■ What to work on: What lines of the data below hold the string "down"? Copy each one out.

┌─ Provided material

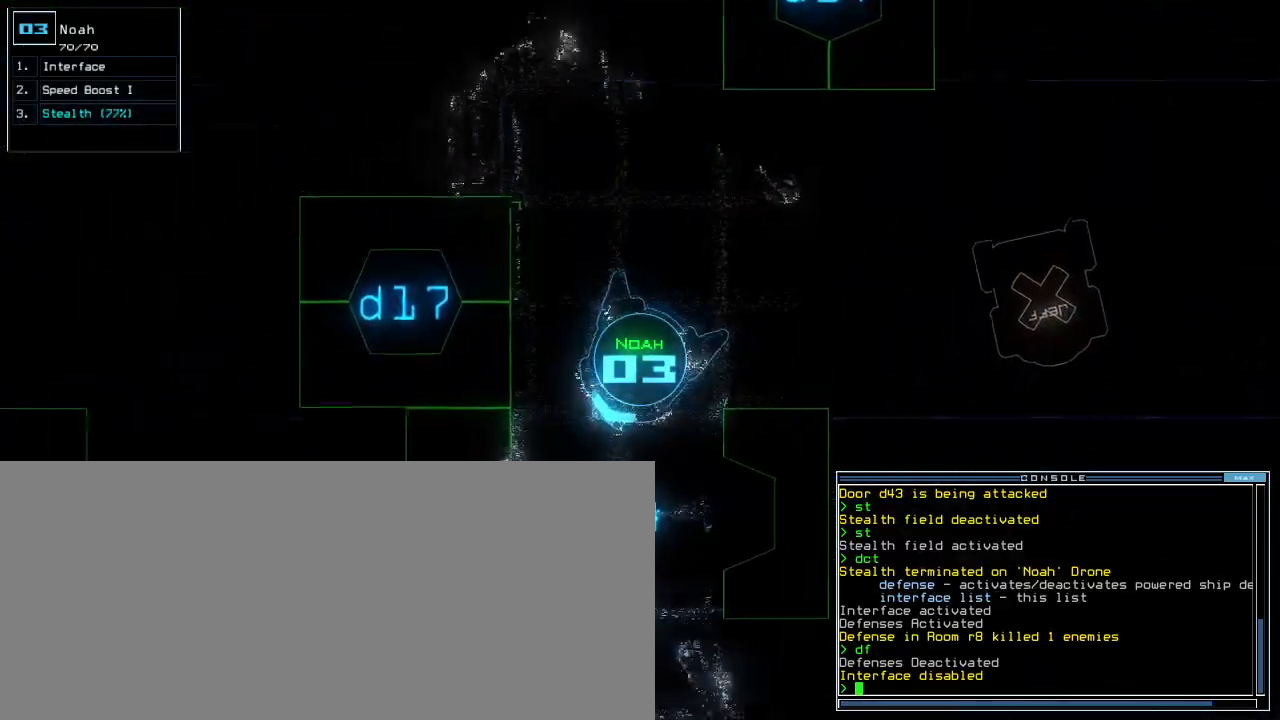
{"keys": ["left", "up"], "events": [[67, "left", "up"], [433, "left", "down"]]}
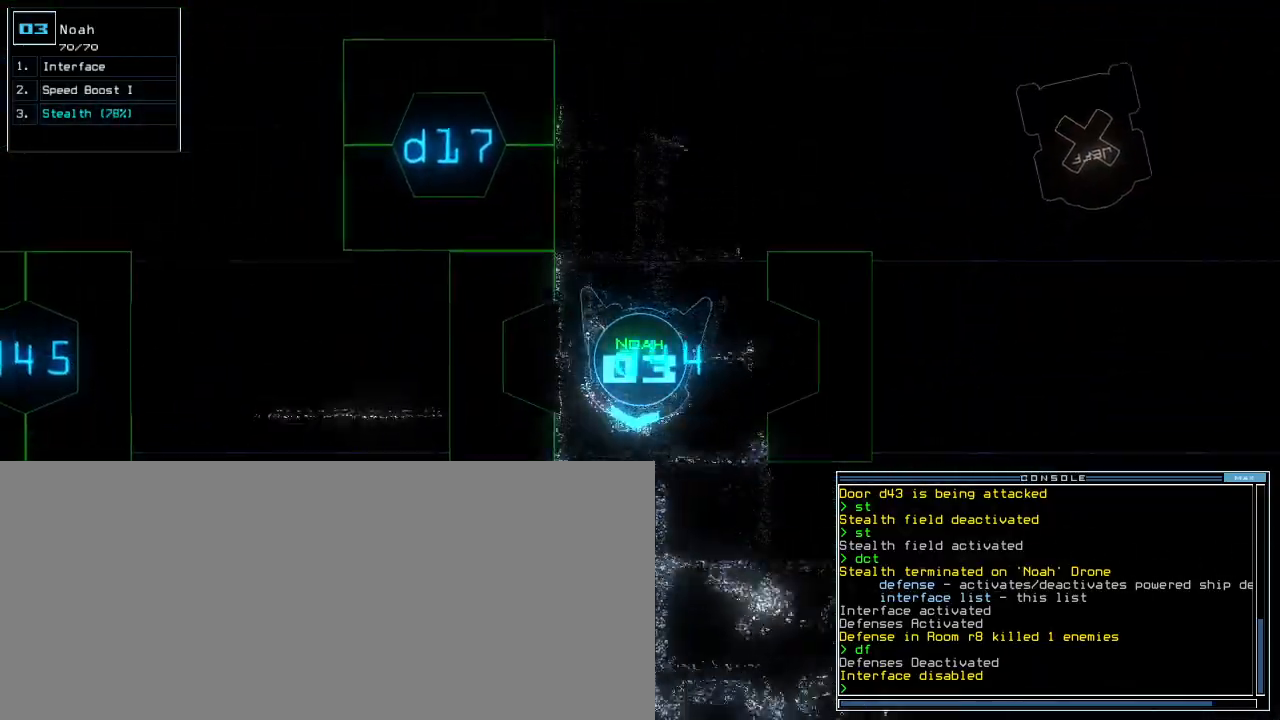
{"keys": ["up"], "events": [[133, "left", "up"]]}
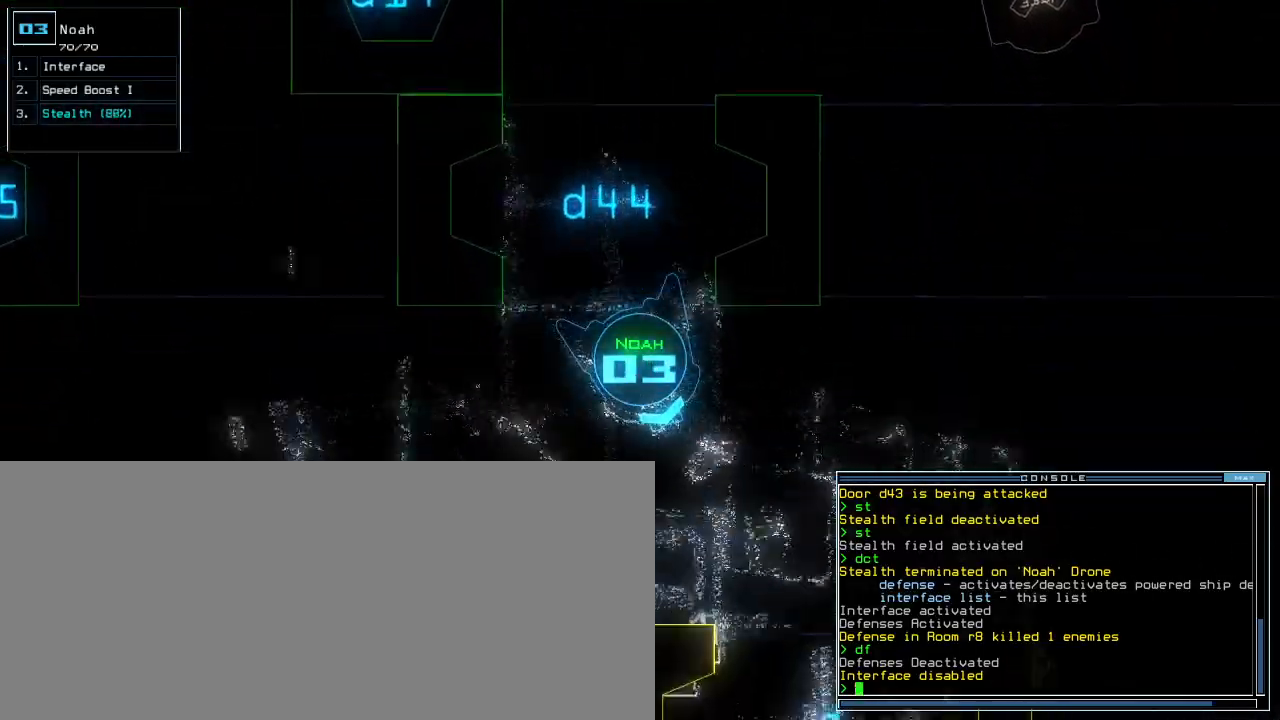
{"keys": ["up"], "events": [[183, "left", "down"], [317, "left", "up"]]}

└─

■ Task result:
{"keys": ["left", "up"], "events": [[67, "left", "up"], [433, "left", "down"]]}
{"keys": ["up"], "events": [[183, "left", "down"], [317, "left", "up"]]}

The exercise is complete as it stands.